Re: Bartlett’s Quotation

quasibill,

And yes, I agree Keith overstepped the bounds with his counter. But again, I’ll ask you whether you think you’d be piling onto (and making offhanded jokes and jibes about) a woman who over-reacted to being ‘pantsed’ in public by permanently crippling her attacker.

While we’re playing the analogy game, I wonder what you would say about a woman who overreacted to being “pantsed” in public by grabbing a crowbar and beating the shit out of not only her attacker, but also everyone else in the room, regardless of whether or not they had ever done anything to her?

I ask because that’s actually more like the situation that’s going on when Keith replies to Aster calling him names by going on a tirade about “cock-ringed queers,” “pissed-off, man-hating, dykes with an excess of body hair,” “homosexualists” (?), and “persons of one or another surgically altered ‘gender identity,'” inter alia, and generally a bunch of other people who aren’t Aster.

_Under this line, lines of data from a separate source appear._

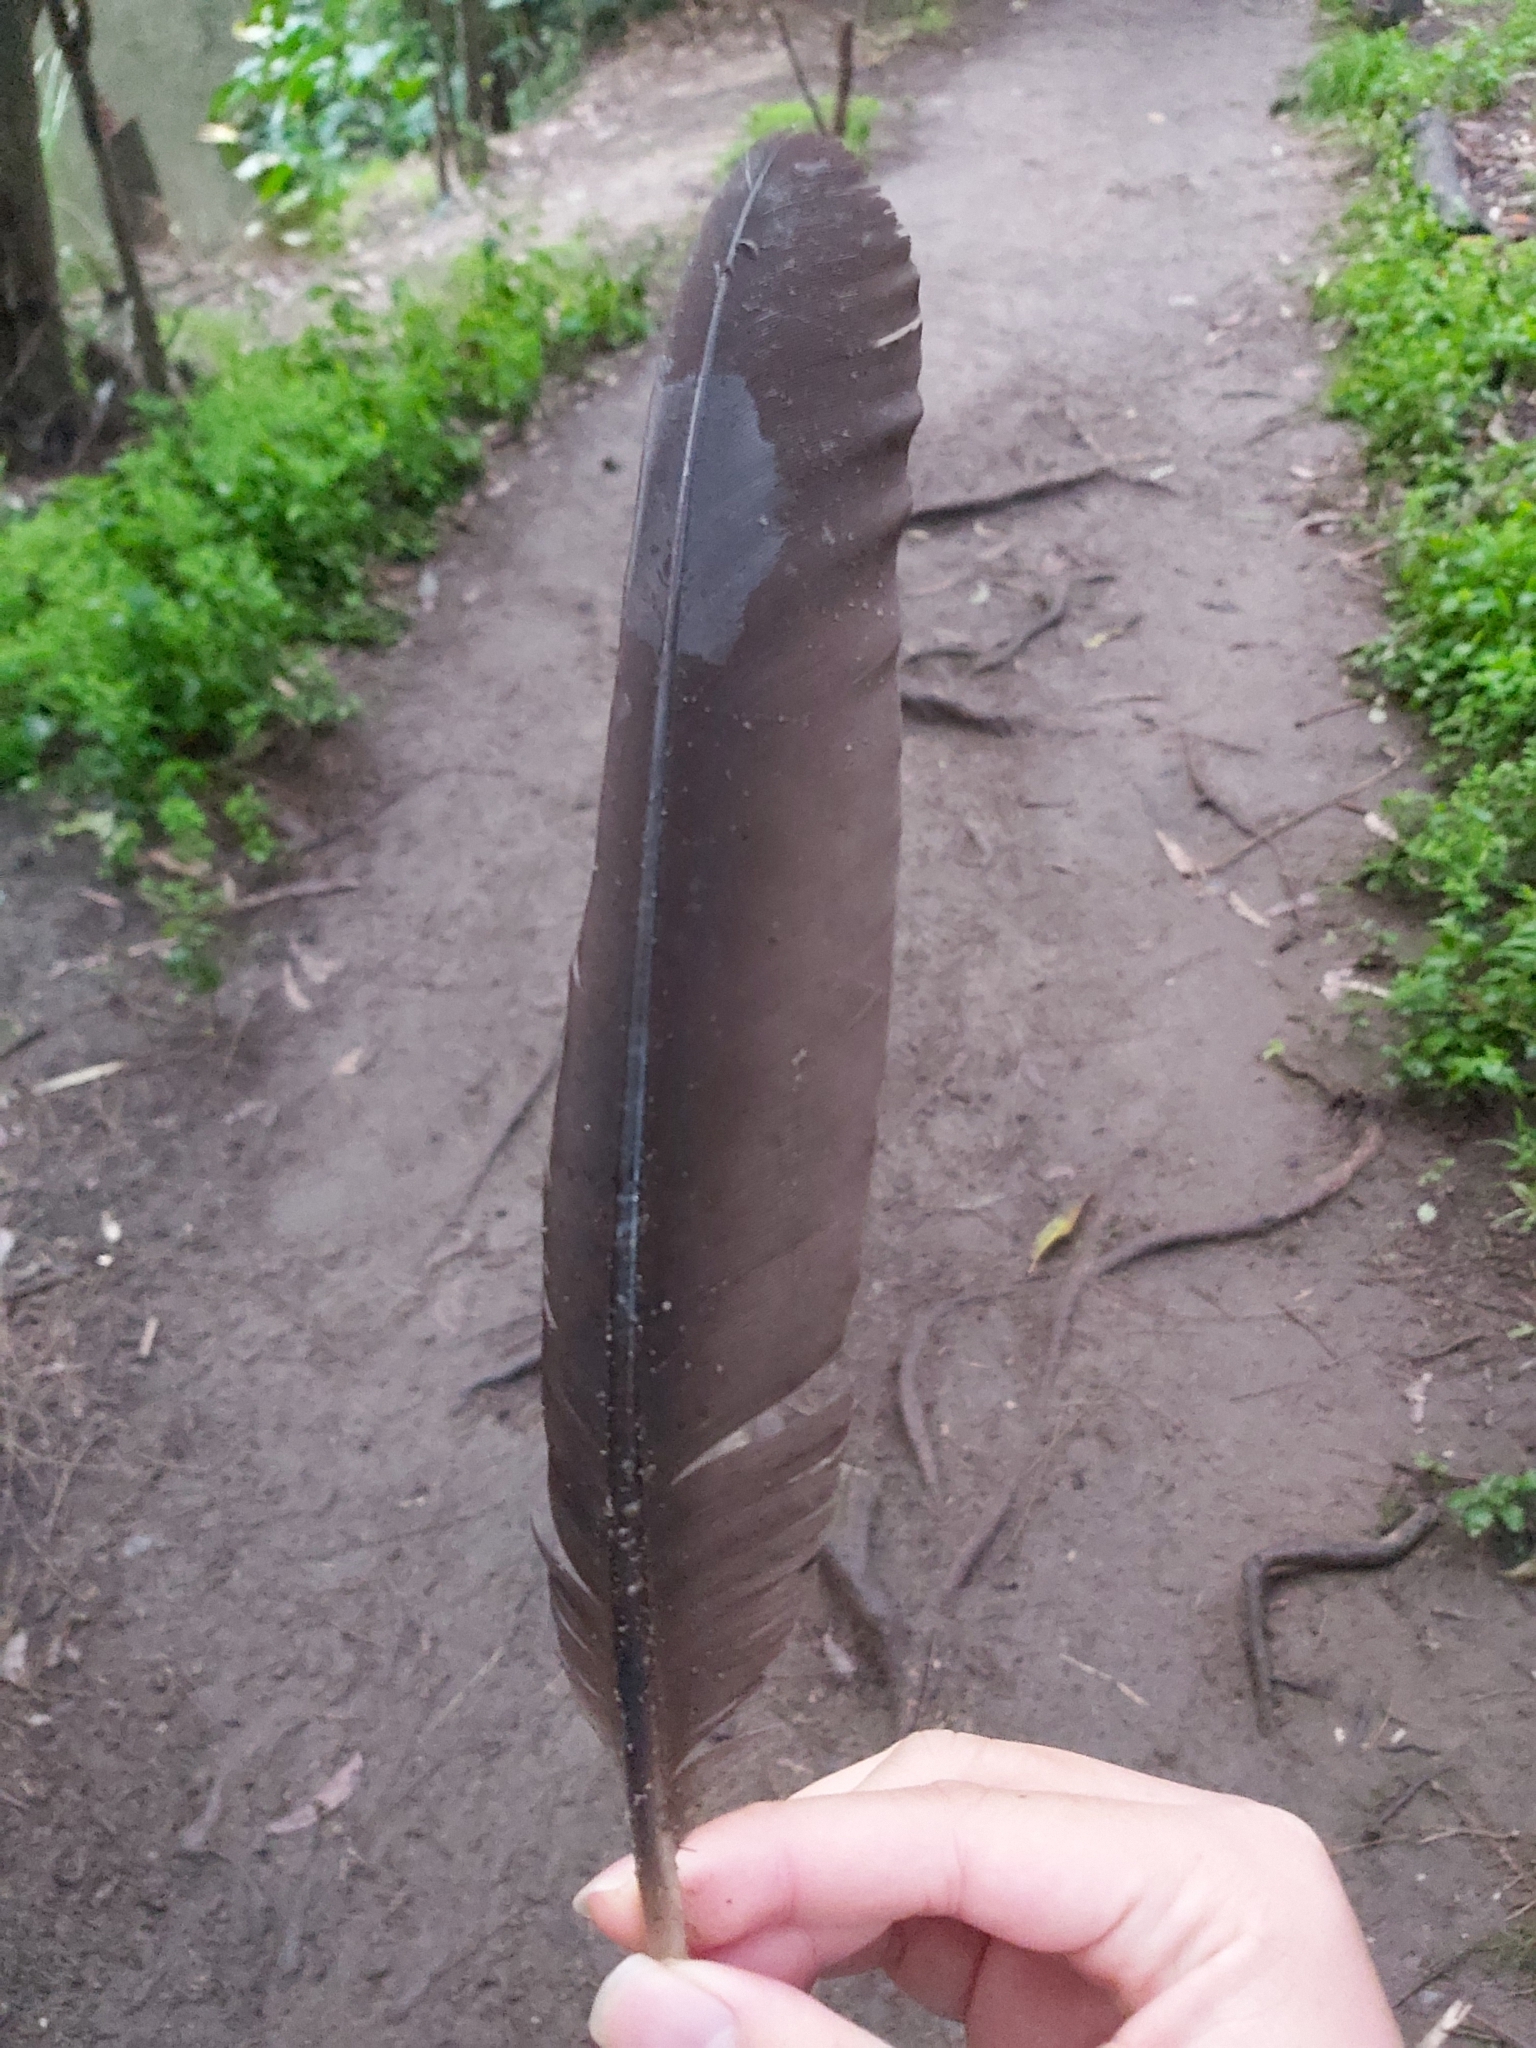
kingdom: Animalia
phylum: Chordata
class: Aves
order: Galliformes
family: Megapodiidae
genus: Alectura
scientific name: Alectura lathami
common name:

This is not, actually, a two-person feud in which a bunch of bystanders have just inexplicably (or all-too-explicably, or whatever) picked on one side — the side you consider to have been the instigator — to pile on against. What happened was that Aster repeatedly insulted Keith and has in the past attributed positions to him that he claims not to hold, based on insufficient evidence; Keith in response has not only returned the insults; he has also, in the process, launched the most vicious sorts of broadsides against all sorts of people who have absolutely nothing to do with the purely personal aspects of the feud.

Perhaps this might just help explain why a number of folks who have mostly opted out of trying to intervene in the interpersonal sniping, have had something to say about Keith’s recent sorties of rhetorical saturation-bombing.

I don’t need to investigate or comment on the history of the fight in order to justify getting pissed off at Keith for punching me in the face, even if somebody other than Keith started the fight that got him swinging. If he doesn’t want to get piled on, he should start by fighting in a way that doesn’t involve bashing a lot of people other than his putative target.